> **YOUR TASK**
Where in the records does the word "worn" appear? Copy each line that holds it.

> **Stored items from a collection**
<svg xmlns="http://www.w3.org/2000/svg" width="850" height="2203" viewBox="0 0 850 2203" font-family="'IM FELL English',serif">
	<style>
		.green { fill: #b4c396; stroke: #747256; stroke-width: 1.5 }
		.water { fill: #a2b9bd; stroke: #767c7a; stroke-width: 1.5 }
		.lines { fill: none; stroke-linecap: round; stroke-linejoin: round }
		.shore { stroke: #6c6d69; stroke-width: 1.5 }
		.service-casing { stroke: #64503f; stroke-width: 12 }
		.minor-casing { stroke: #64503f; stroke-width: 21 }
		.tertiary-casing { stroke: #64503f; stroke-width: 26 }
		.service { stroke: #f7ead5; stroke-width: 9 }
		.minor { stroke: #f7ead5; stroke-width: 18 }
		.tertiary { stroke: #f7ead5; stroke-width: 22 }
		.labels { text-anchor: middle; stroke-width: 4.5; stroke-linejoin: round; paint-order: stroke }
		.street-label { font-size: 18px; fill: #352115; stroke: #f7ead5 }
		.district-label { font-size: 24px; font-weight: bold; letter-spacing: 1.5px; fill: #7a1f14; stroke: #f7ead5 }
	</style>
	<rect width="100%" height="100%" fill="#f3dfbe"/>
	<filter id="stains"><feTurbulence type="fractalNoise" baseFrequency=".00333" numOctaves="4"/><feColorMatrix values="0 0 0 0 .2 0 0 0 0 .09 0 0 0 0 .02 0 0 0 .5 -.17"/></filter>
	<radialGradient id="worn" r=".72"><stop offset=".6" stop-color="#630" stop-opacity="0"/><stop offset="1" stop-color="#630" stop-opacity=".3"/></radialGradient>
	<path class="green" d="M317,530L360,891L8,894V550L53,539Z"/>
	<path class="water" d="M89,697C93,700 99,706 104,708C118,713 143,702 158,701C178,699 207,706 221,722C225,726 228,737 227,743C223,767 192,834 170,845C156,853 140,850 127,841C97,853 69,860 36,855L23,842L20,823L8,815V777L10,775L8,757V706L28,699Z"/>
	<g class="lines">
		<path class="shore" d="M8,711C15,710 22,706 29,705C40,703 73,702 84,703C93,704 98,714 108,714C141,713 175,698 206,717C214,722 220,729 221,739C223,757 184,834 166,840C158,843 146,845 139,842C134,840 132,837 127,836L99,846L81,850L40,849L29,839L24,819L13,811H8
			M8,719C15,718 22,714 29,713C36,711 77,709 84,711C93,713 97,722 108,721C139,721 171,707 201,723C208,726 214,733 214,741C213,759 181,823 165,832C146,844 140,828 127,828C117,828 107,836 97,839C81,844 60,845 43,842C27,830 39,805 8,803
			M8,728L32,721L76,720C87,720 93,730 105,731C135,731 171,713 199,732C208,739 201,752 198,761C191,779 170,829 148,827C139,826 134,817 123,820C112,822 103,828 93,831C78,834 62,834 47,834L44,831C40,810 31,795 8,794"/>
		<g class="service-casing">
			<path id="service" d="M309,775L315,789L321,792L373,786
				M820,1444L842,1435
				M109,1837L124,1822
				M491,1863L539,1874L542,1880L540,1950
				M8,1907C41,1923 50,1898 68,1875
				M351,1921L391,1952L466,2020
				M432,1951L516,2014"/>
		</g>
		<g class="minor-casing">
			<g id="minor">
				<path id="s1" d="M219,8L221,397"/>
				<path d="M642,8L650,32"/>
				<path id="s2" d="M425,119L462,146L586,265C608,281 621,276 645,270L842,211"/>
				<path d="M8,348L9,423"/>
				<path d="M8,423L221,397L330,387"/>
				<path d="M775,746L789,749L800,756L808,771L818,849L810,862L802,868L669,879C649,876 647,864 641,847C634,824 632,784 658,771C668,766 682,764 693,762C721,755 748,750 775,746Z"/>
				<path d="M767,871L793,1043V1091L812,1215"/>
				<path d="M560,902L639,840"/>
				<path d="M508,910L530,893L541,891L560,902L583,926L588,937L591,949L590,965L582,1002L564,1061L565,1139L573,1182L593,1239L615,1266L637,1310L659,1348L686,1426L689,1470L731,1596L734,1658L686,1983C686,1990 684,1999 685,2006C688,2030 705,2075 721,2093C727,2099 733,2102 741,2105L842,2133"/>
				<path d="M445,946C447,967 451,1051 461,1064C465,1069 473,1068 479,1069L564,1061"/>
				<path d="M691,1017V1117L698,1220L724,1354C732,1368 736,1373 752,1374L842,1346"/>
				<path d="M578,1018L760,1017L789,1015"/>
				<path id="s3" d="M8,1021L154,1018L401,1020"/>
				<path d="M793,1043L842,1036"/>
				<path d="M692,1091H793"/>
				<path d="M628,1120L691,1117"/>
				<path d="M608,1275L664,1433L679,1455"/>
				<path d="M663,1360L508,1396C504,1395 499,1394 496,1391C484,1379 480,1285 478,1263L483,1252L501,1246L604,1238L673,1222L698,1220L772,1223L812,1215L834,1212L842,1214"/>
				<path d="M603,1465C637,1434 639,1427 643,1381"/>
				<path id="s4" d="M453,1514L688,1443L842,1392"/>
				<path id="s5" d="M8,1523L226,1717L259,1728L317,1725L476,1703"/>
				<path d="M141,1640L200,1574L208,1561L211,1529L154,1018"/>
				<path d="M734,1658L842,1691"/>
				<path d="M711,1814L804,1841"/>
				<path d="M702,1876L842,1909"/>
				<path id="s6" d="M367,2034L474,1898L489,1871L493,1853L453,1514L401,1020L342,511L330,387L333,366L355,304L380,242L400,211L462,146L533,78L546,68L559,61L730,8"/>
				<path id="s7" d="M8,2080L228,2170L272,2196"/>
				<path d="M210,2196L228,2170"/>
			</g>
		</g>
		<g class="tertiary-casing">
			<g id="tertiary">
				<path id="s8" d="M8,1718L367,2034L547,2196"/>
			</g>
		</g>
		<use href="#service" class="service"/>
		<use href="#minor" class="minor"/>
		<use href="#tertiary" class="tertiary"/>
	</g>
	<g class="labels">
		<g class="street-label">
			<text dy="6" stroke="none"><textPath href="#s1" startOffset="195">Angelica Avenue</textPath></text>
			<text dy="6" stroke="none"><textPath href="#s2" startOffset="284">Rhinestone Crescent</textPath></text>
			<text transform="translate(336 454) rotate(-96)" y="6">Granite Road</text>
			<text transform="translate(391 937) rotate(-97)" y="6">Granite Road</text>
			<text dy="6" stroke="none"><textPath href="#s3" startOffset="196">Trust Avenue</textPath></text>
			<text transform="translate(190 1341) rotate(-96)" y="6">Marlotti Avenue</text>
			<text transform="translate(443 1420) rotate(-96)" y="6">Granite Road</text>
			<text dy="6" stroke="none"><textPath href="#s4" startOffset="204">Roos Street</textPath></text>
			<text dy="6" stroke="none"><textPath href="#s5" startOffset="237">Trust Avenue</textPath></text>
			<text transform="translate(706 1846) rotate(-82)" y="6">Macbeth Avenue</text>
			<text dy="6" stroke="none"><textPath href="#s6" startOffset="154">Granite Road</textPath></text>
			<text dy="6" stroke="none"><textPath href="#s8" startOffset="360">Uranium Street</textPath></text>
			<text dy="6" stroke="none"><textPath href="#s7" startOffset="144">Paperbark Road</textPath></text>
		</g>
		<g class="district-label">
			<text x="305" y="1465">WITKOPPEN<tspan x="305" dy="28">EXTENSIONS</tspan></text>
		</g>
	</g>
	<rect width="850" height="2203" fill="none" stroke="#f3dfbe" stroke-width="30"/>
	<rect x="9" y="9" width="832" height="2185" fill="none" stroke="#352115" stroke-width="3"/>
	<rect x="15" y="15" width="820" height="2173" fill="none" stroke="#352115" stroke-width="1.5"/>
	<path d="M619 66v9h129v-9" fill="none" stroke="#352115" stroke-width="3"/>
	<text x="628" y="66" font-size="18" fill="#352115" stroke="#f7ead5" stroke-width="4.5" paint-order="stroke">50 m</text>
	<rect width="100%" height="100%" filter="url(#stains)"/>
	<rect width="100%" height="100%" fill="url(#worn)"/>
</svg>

> **ANSWER TO THIS PROBLEM**
	<radialGradient id="worn" r=".72"><stop offset=".6" stop-color="#630" stop-opacity="0"/><stop offset="1" stop-color="#630" stop-opacity=".3"/></radialGradient>
	<rect width="100%" height="100%" fill="url(#worn)"/>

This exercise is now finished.